Stress toyI just got back from screening the film I.O.U.S.A., complete with a live roundtable discussion following that included Warren Buffett, CEO of Berkshire Hathaway; William Niskanen, chairman of the CATO Institute; Bill Novelli, CEO of AARP; Pete Peterson, senior chairman of The Blackstone Group and chairman of the Peter G. Peterson Foundation; and Dave Walker, president & CEO of the Peter G. Peterson Foundation and former U.S. Comptroller General.

Here’s the message in a sentence– federal deficit spending is out of control and we are headed for severe solvency issues in the next 50 years. Let me see…if I place it in alphabetical order it falls somewhere after Energy Dependence (foreign), Campaign Finance Reform, before Global Warming, Inflation, Housing, and Pork Barrel Spending. It, unfortunately, is another calamitous problem that we Americans must face now or deal with the consequences later.

In truth, the film was very good, as was the excellent discussion by the panel and I don’t discount the validity of the issue. (I did find Buffett’s contrarian views negating much of the arguments, interestingly enough.) I do recommend seeing it and calling for action as citizens within a representative government.

As it pertains to LeadMarketWatch and it’s relevancy to this industry so heavily tied to the housing market, I did have a question which if called upon, I would have been ready to vociferously address to the panel. (However, they were in Omaha and I was in a theater in Ohio)

Among many points, they discussed as part of the solution that we as Americans should save more of our income. In fact, Bill Novelli went so far as to suggest we may need to get used to “forced” savings plans (they are all the rage around the globe, I guess). They made a valid claim that throughout our history, we have been a nation that regularly saves a portion of our salaries for the proverbial rainy day. However, with progressively increasing legislation, a governnmental safety net has enticed us from squirreling away money as we should be, thereby creating, in my parlance, a “nanny state”, ready to catch us whenever we fall.

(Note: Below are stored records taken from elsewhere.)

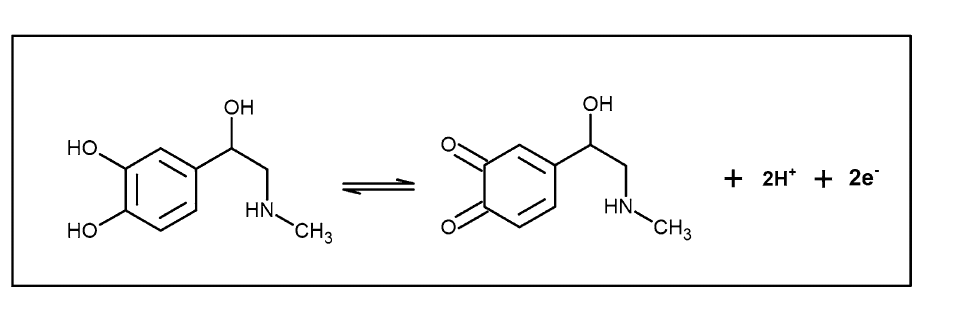
Figure 5. Oxidation of Adrenaline.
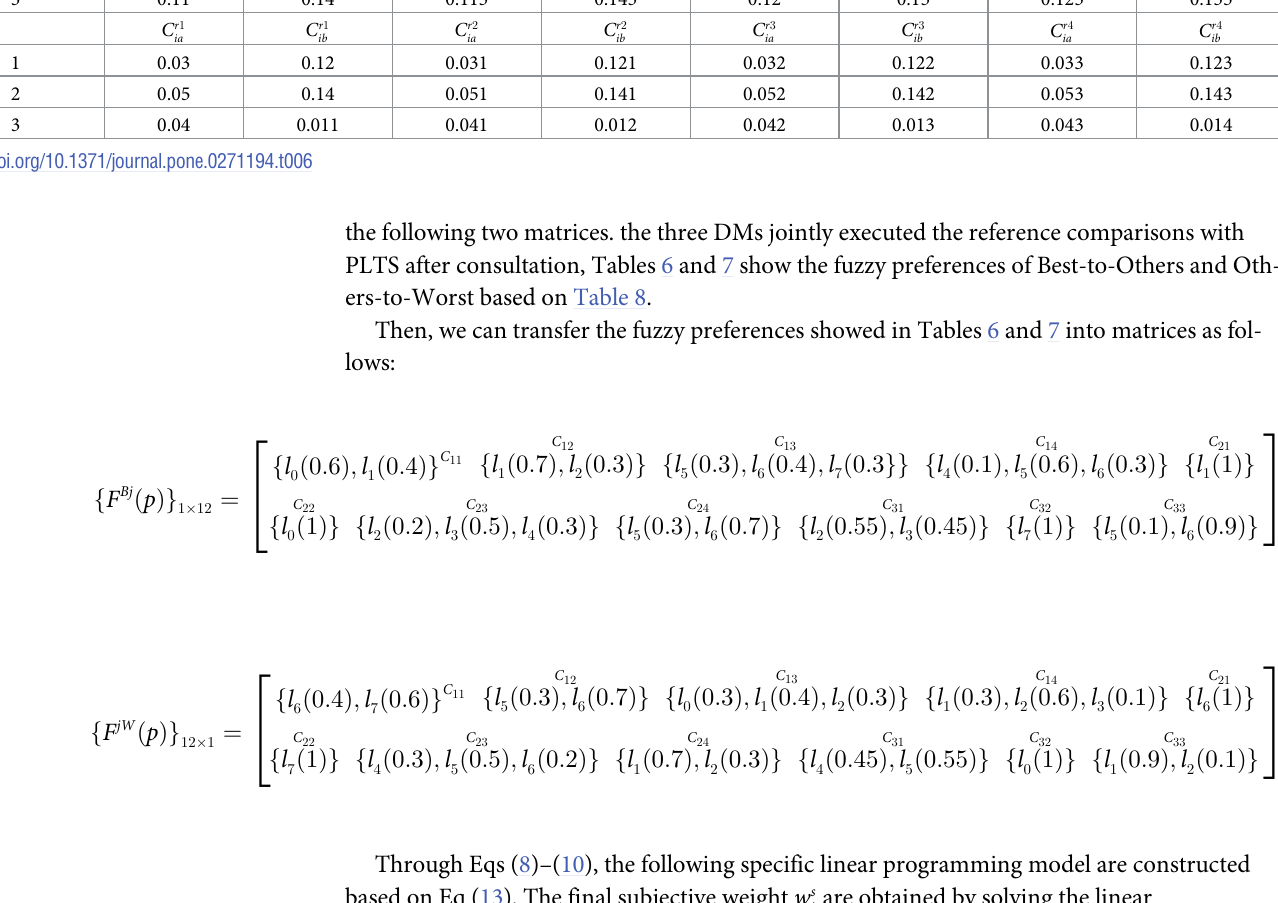
are obtained by solving the linear j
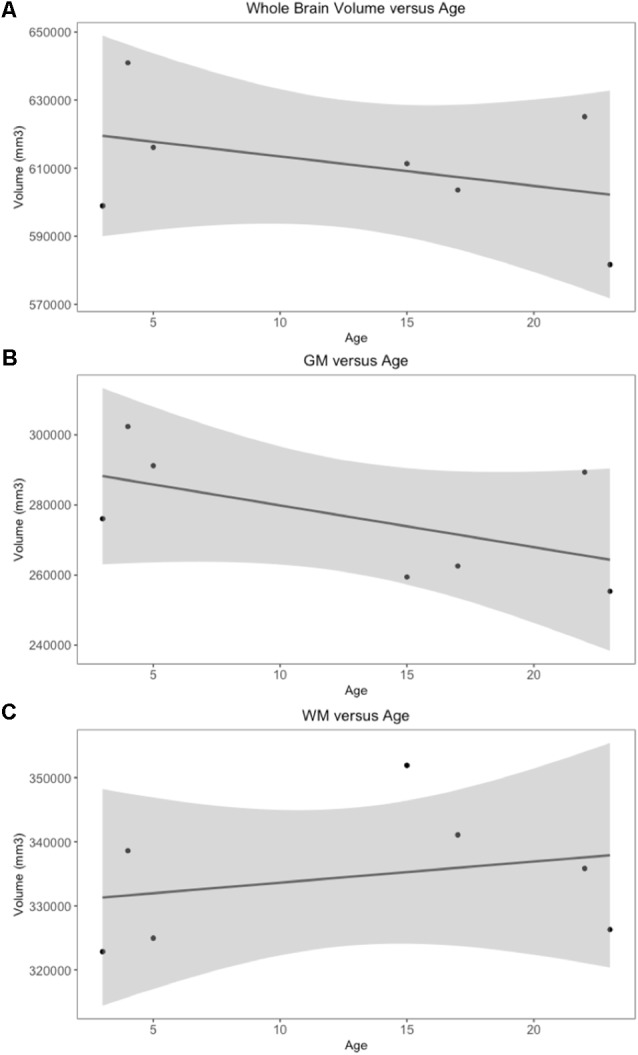
Scatter plots of individual subject whole brain, gray matter (GM) and white matter (WM) volumes plotted against age. Only subjects with a definitive age (subject 1, 3, 4, 5, 7, 8 and 9) were included in this analysis). (A) Whole brain volume vs. age demonstrates a downward trend in volume as age increases. (B) GM vs. age demonstrates a downward trend in volume as age increases. (C) WM vs. age demonstrates an upward trend in volume as age increases.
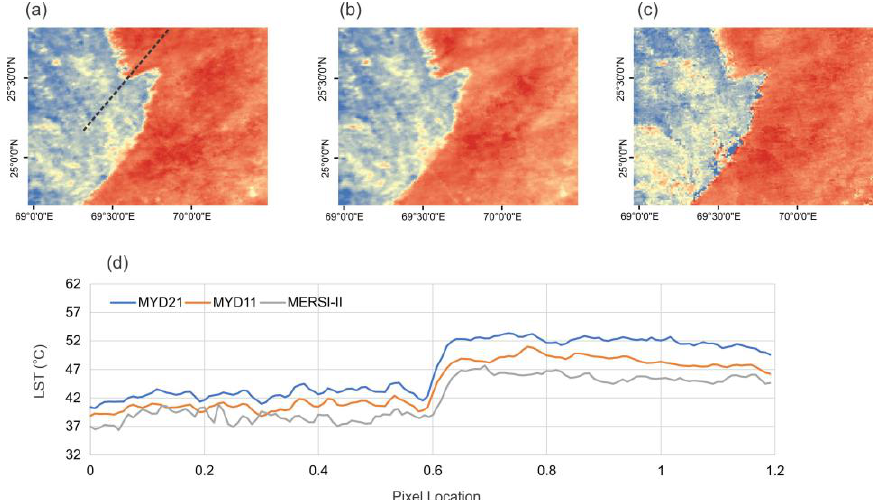
Figure 5. Spatial distribution of ( a ) MYD11A1, ( b ) MYD21A1, and ( c ) MERSI-II LST data. The dotted line represents the profile extraction location. ( d ) Latitudinal profile of three different LST data.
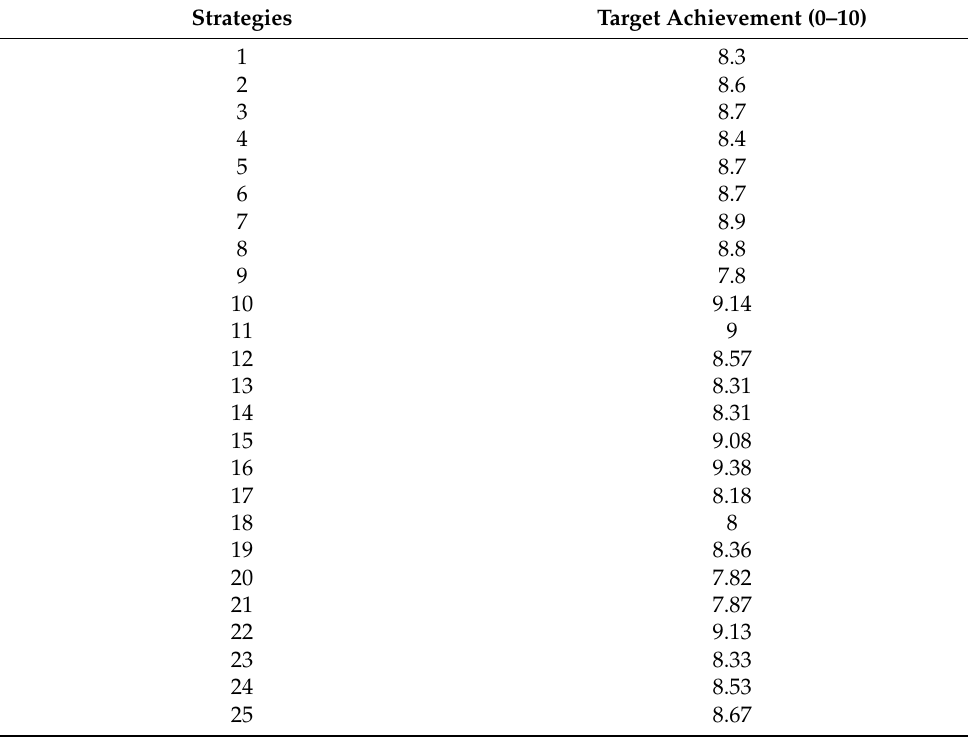
Table A4. Achievement of the objective after implementation of the strategies.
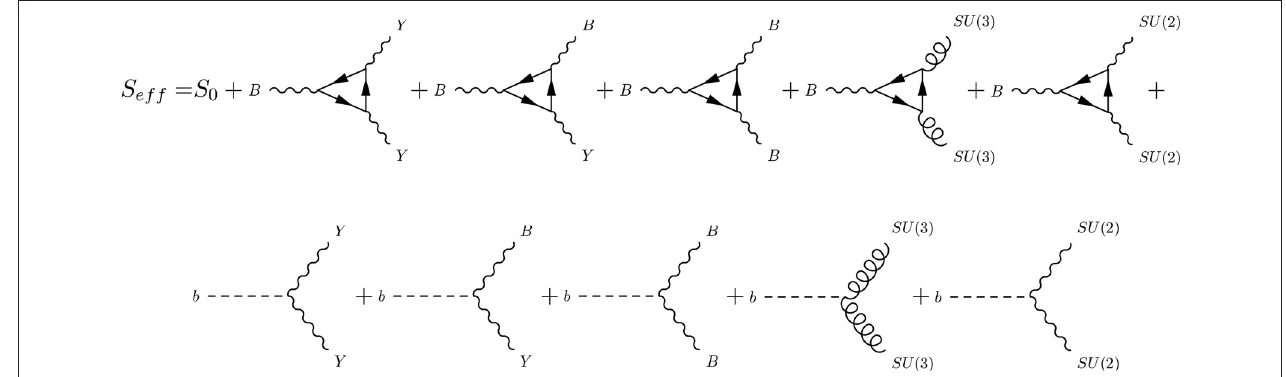
FIGURE 1 | The 1PI effective action for a typical low scale model obtained by adding one extra anomalous U (1) B to the Standard Model action. Shown are the one-loop trilinear anomalous interactions and the corresponding counterterms, involving the b field.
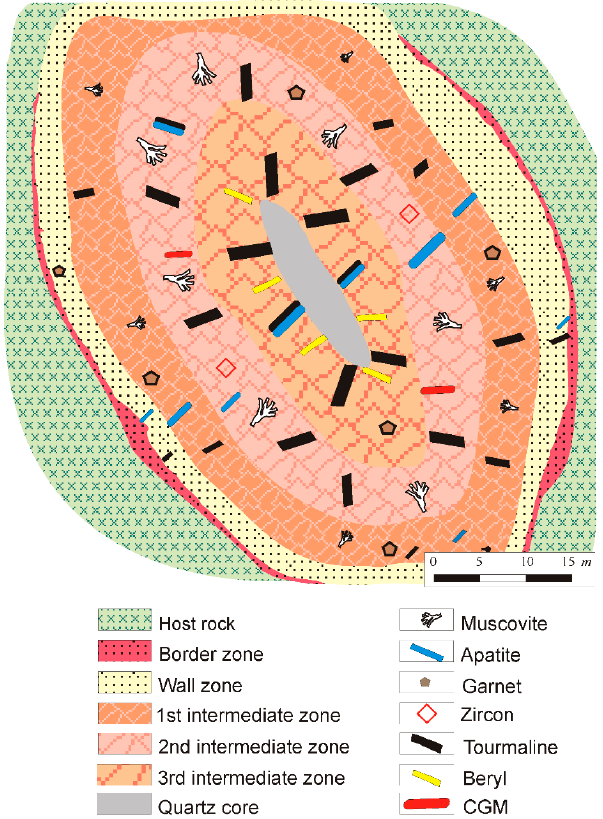
Figure 6. Conceptual scheme (not to scale) of the various pegmatite units in type-III pegmatites and distribution of the most significant minerals. distribution of the most significant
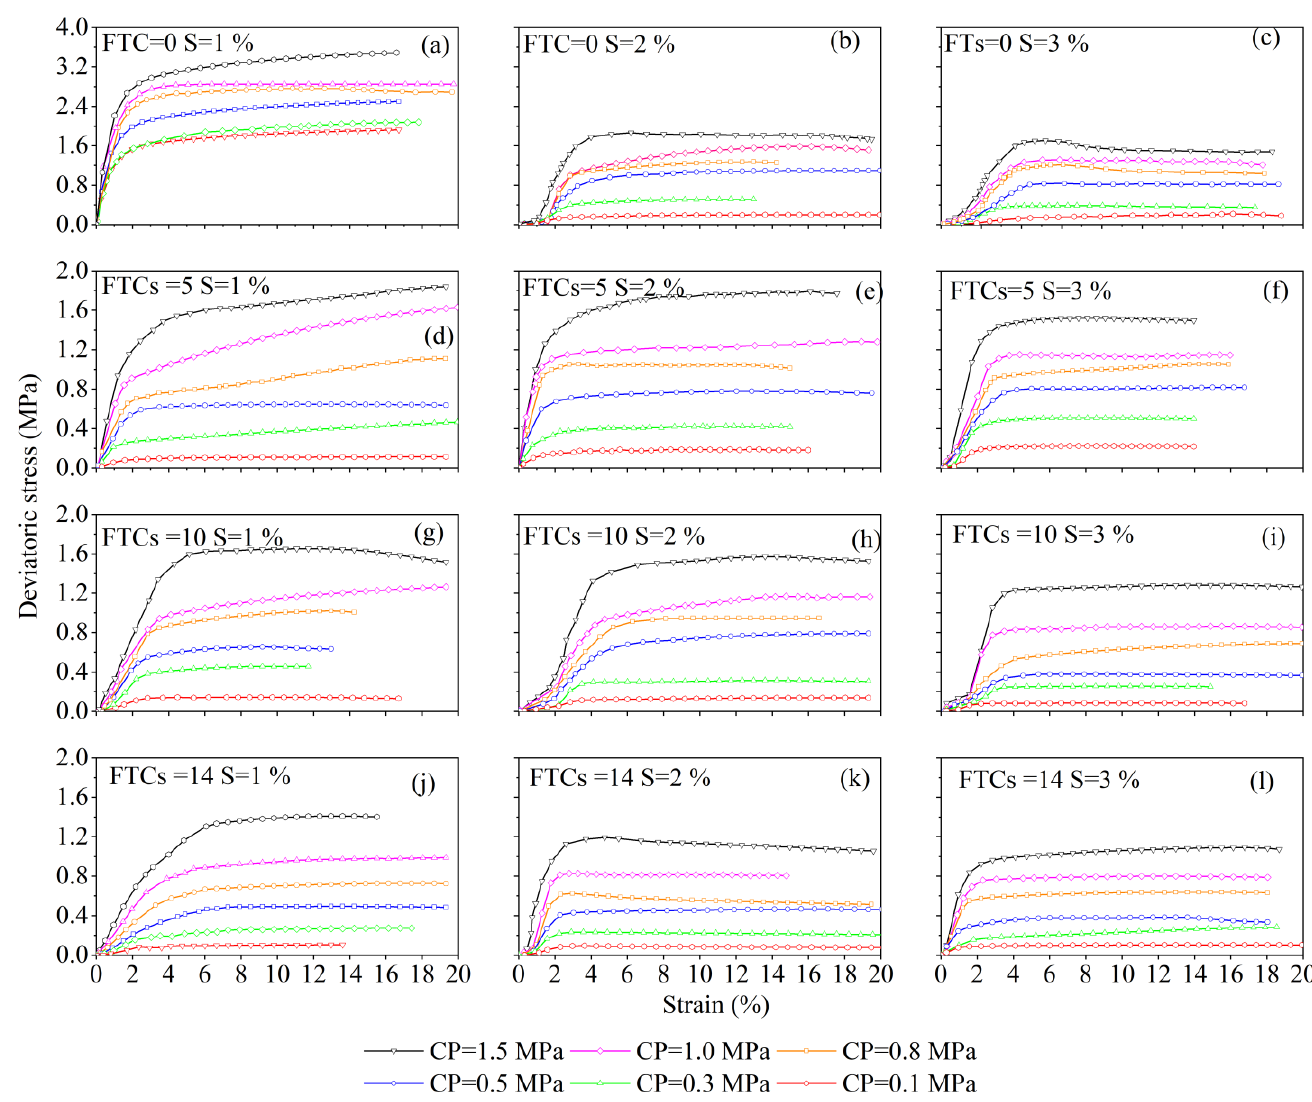
Figure 4. Bias stress–axial strain curves for different freeze–thaw cycles and different salinity content. Notes: FTCs represents freeze–thaw cycles, S represents salinity, and CP represents confining pressure.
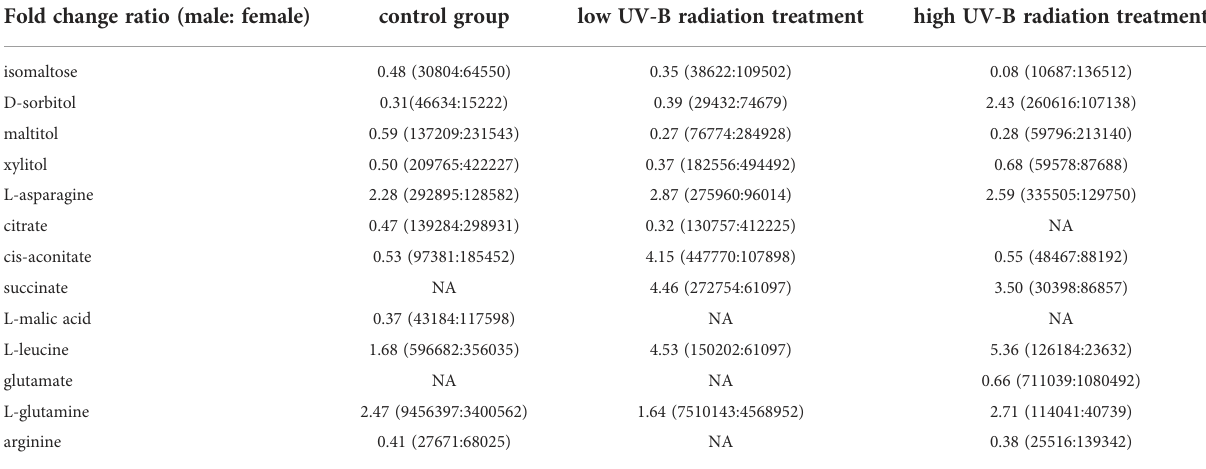
(The values in parentheses are from the results of metabolomic in our experiments, as measured by mass spectrometry). The numbers represent the fold change ratio between male and female S. thunbergii under different conditions. NA indicates there were no signi fi cant differences in metabolites between male and female S. thunbergii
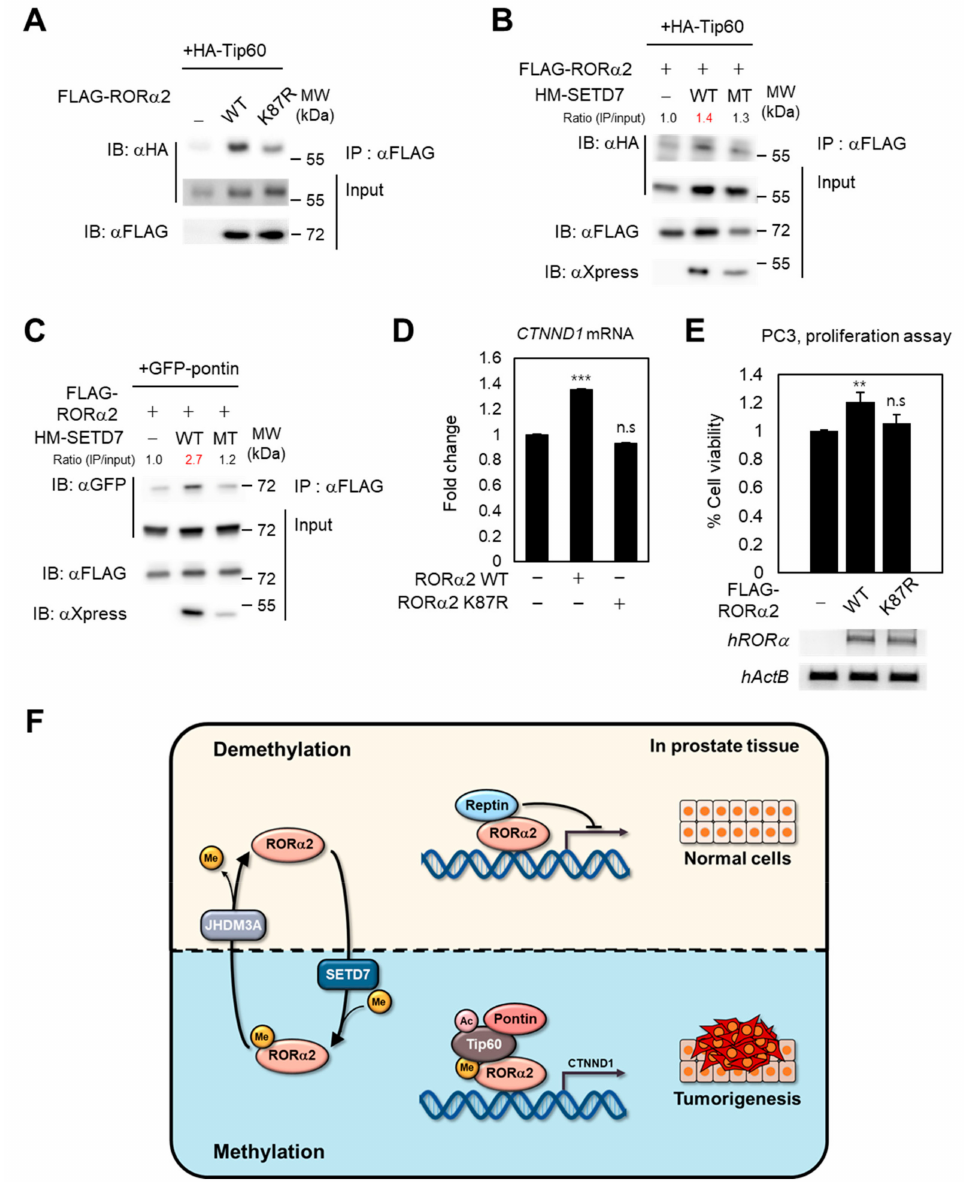
Figure 4. Tip60 coactivator interacts with ROR α 2 in a methylation-dependent manner and activates the signaling pathway downstream of ROR α 2. ( A ) Methylation of ROR α 2 induces its binding with Tip60. A binding a ffi nity assay between Tip60 and ROR α 2 WT or K87R mutant was performed. ( B , C ) Cells were transfected with Hismax-SETD7 WT or enzymatic mutant and HA-Tip60 (B) or GFP-pontin (C), and the cell extracts were immunoprecipitated with anti-FLAG antibody followed by immunoblotting against anti-HA (B) or anti-GFP (C) antibodies in the presence or absence of enzymatic activities of SETD7. ( D ) Quantitative RT-PCR analysis of CTNND1 transcripts was performed in 293T cells (mean ± SD, n = 3). Statistical significance was calculated by a two-tailed, unpaired t -test (** p < 0.01, *** p < 0.001, n.s = not significant). ( E ) The MTS cell proliferation assay of PC3 cells expressing ROR α 2 WT or ROR α 2 K87R. MTS absorbance was determined at 490 nm. Overexpressed levels of FLAG–ROR α 2 WT or ROR α 2 K87R were confirmed by RT-PCR (bottom). ( F ) Schematic model of activation of ROR α 2 target genes by SETD7-dependent methylation of ROR α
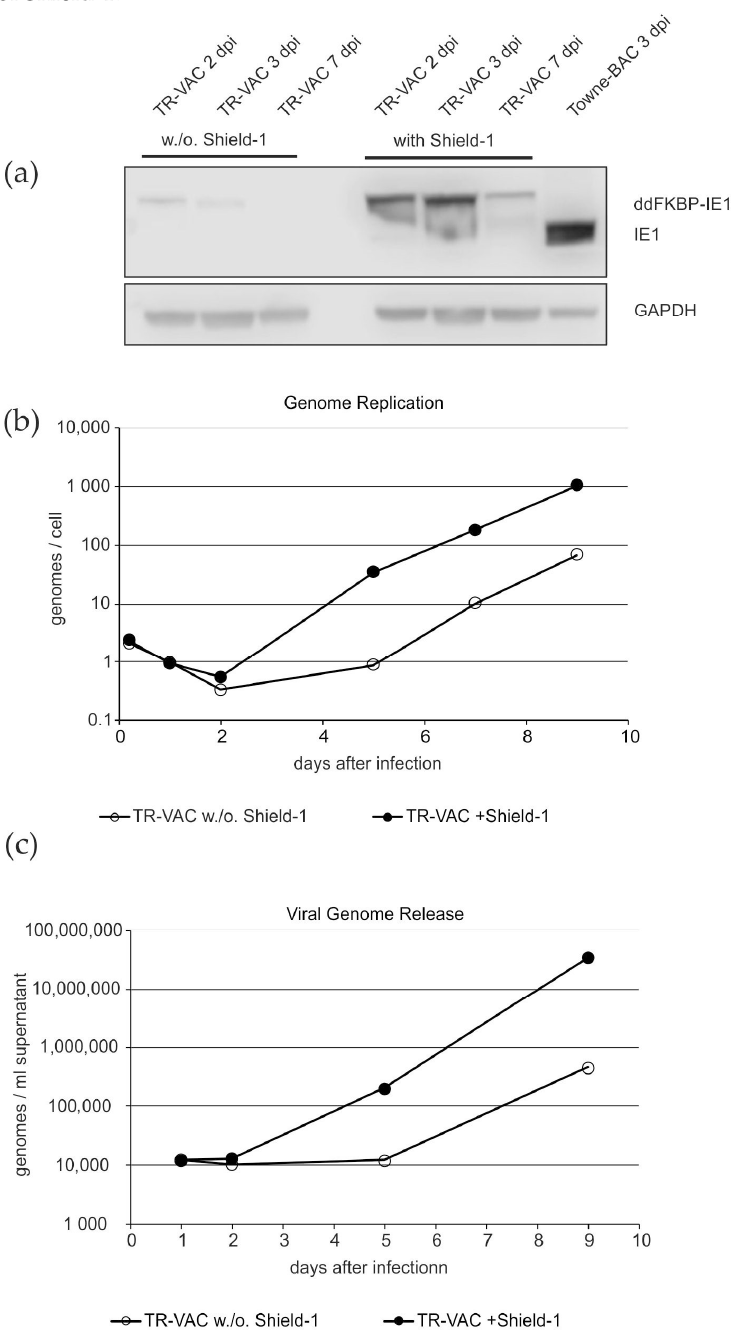
Figure 2. Analysis of ddFKBP-IE1 protein expression and genome replication in, and genome release from TR-VAC infected HFF. ( a ) Immunoblot analysis of lysates of HFF, infected for the indicated incubation periods with TR-VAC or with the parental strain Towne-BAC (control). Shield-1 was either added or omitted. The levels of GAPDH were measured from the same samples as loading controls. ( b ) Quantitative PCR analysis of the viral genome replication in HFF, infected with TR- VAC and cultured with or without Shield-1. Lysates for analysis were collected at the indicated dpi. ( c ) Quantitative PCR analysis of the viral genome release from HFF, infected with TR-VAC and cultured with or without Shield-1. Cell culture supernatants for analysis were collected at the indicated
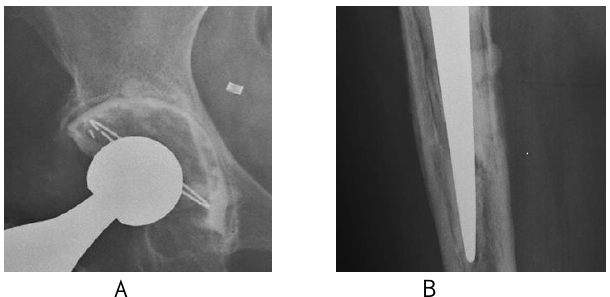
Figure 5 : Loosening of the cemented cup and stem А : Osteolysis of more than 2 mm width; В : breakage of the cement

So…my question to the distinguished panel would have been (and still is if any choose to respond) “Gentlemen. You say that building our savings accounts as Americans is critical to reducing our debt load as a country. You state that by saving and not squandering we will be helping to increase research and development of new products, new ideas and companies will spring forth from the opportunities given by the increase in borrowable funds. We will ensure the solvency of programs as funds will be made available.”

“Gentlemen, I respectfully say to you that we have. In fact, for the last seven years Americans have taken matters into their own hands and specifically away from external influences by putting their money in their homes, an asset that has throughout time, appreciated. In the wake of Enron and pension plan fiascos that soured us against putting money in our companies hands, America went to their own backyard and socked money into their OWN asset–their homes, in order to create home equity that they could draw on. Yet, in the span of 18 months America’s “savings” disappeared simply by the writing down of home values, causing a ripple effect wherein people lost their savings, others lost jobs with no HELOCs to buy or sell, and others lost business due to the lack of leads and loans, not to mention a loss in savings, buying power, taxable funds, and in some estimates $1.5 Trillion in American net worth–vanished. Roughly equal to 10% of the national deficit.”

“So, distinguished panel, I ask you, we have tried saving our money in the most expedient fashion we thought proper given the financial climate yet Wall Street foiled that plan…so, what else do you have? What investment vehicle is next for the American public? Maybe we can try that one out until someone gets wise.”